As you look over the data below, please find each line where the word "TRIANGLE" appears, then copy it.

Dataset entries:
========================================
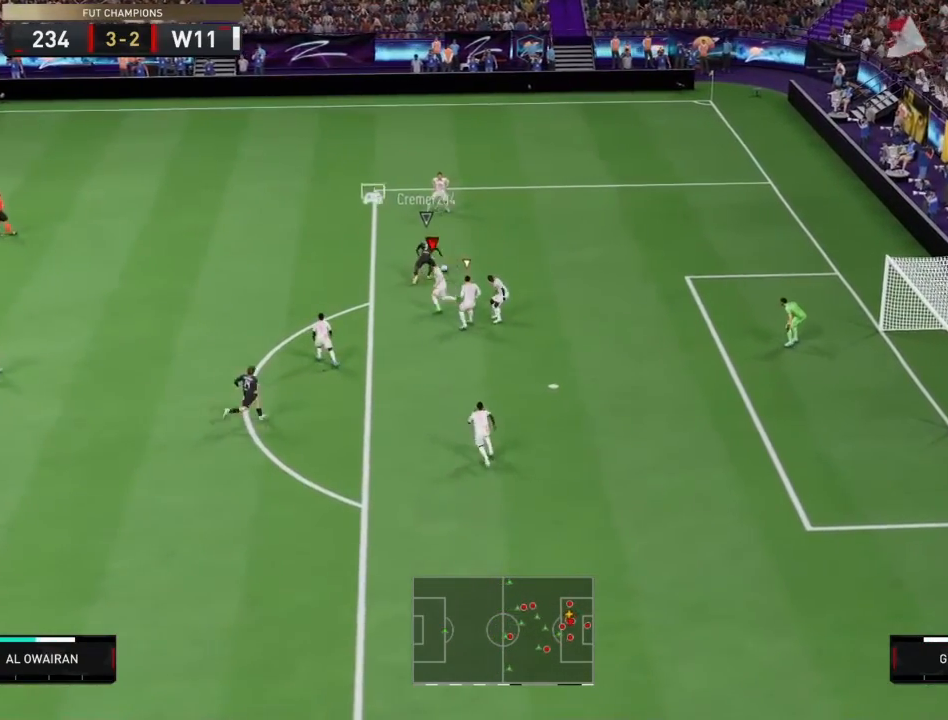
{"buttons": ["TRIANGLE", "R2"], "left_stick": "up-right", "right_stick": "center", "events": [[100, "left_stick", "up-right"], [333, "TRIANGLE", "down"]]}
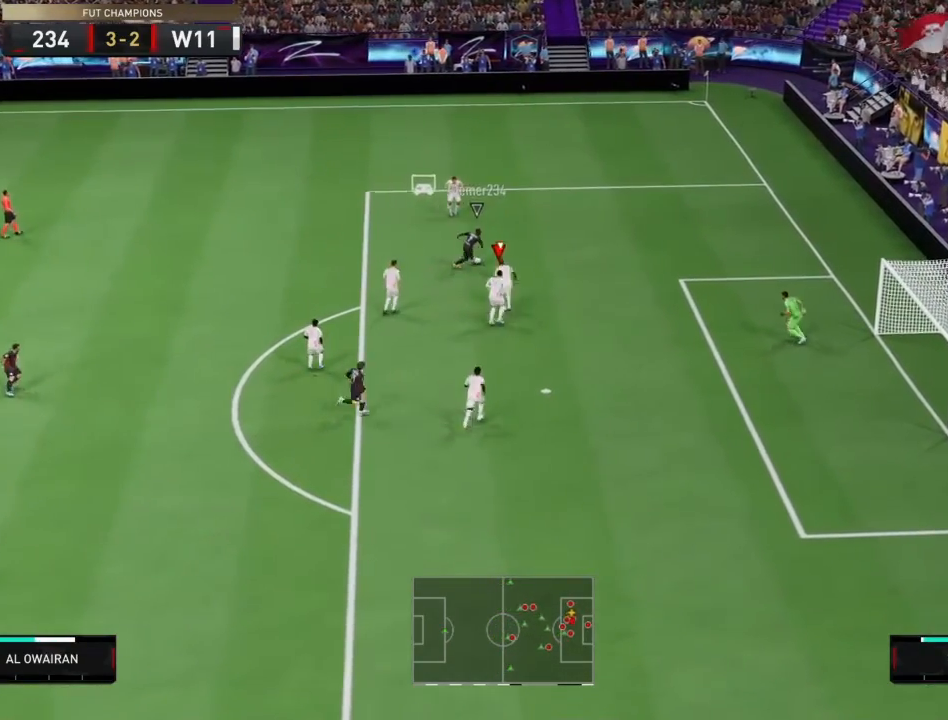
{"buttons": ["R2"], "left_stick": "center", "right_stick": "center", "events": [[300, "TRIANGLE", "up"], [300, "left_stick", "center"]]}
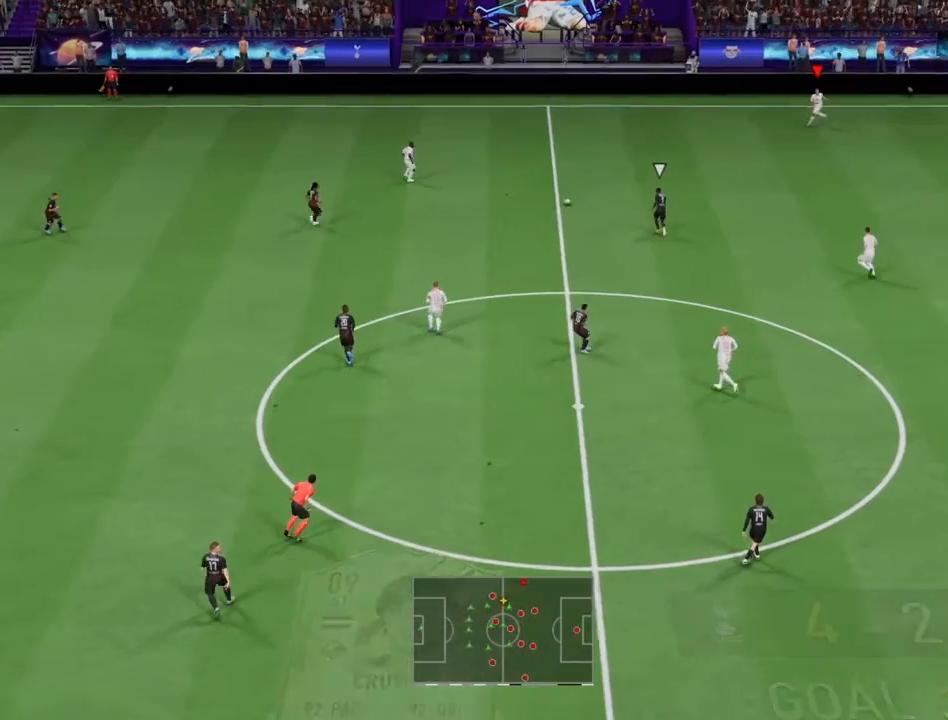
{"buttons": ["R2"], "left_stick": "center", "right_stick": "center", "events": []}
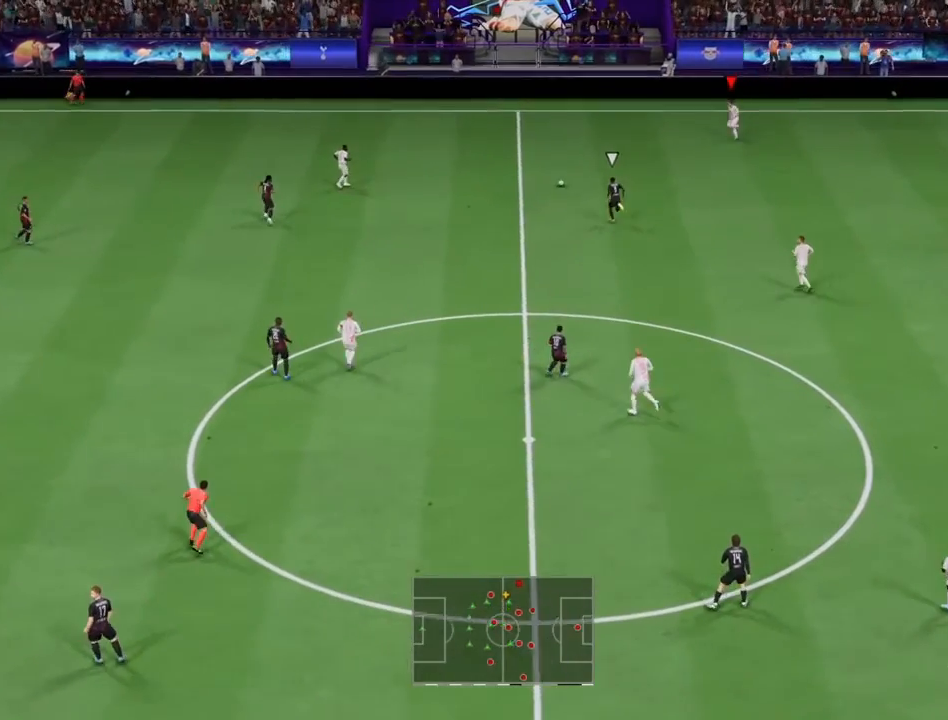
{"buttons": ["CROSS", "R2"], "left_stick": "down-right", "right_stick": "center", "events": [[267, "left_stick", "down"], [367, "CROSS", "down"], [434, "left_stick", "down-right"]]}
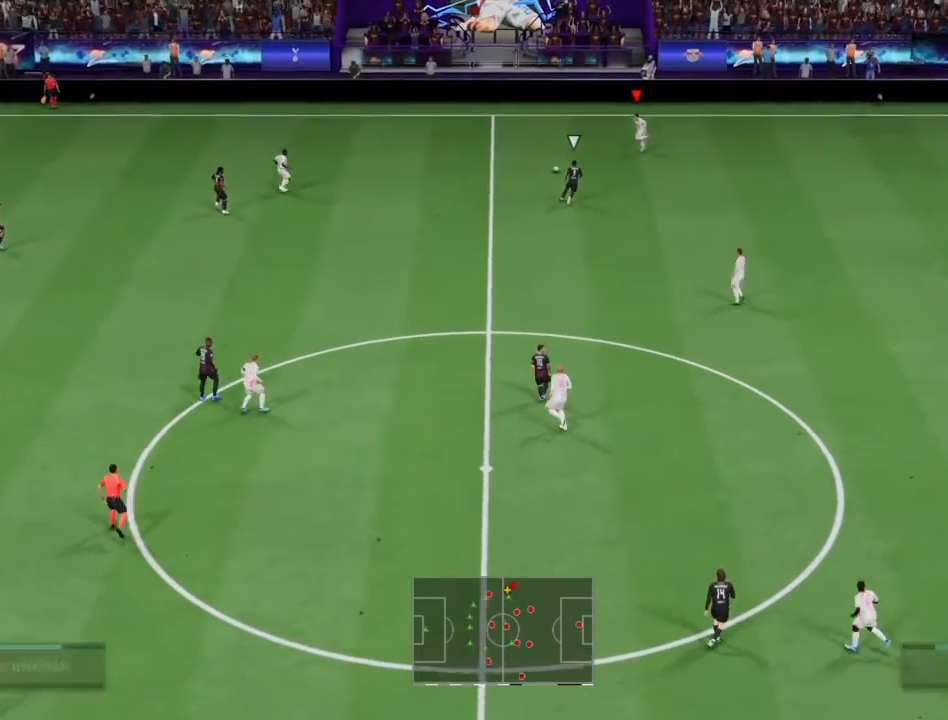
{"buttons": ["R2"], "left_stick": "down-right", "right_stick": "center", "events": [[66, "CROSS", "up"]]}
========================================
#### Output
{"buttons": ["TRIANGLE", "R2"], "left_stick": "up-right", "right_stick": "center", "events": [[100, "left_stick", "up-right"], [333, "TRIANGLE", "down"]]}
{"buttons": ["R2"], "left_stick": "center", "right_stick": "center", "events": [[300, "TRIANGLE", "up"], [300, "left_stick", "center"]]}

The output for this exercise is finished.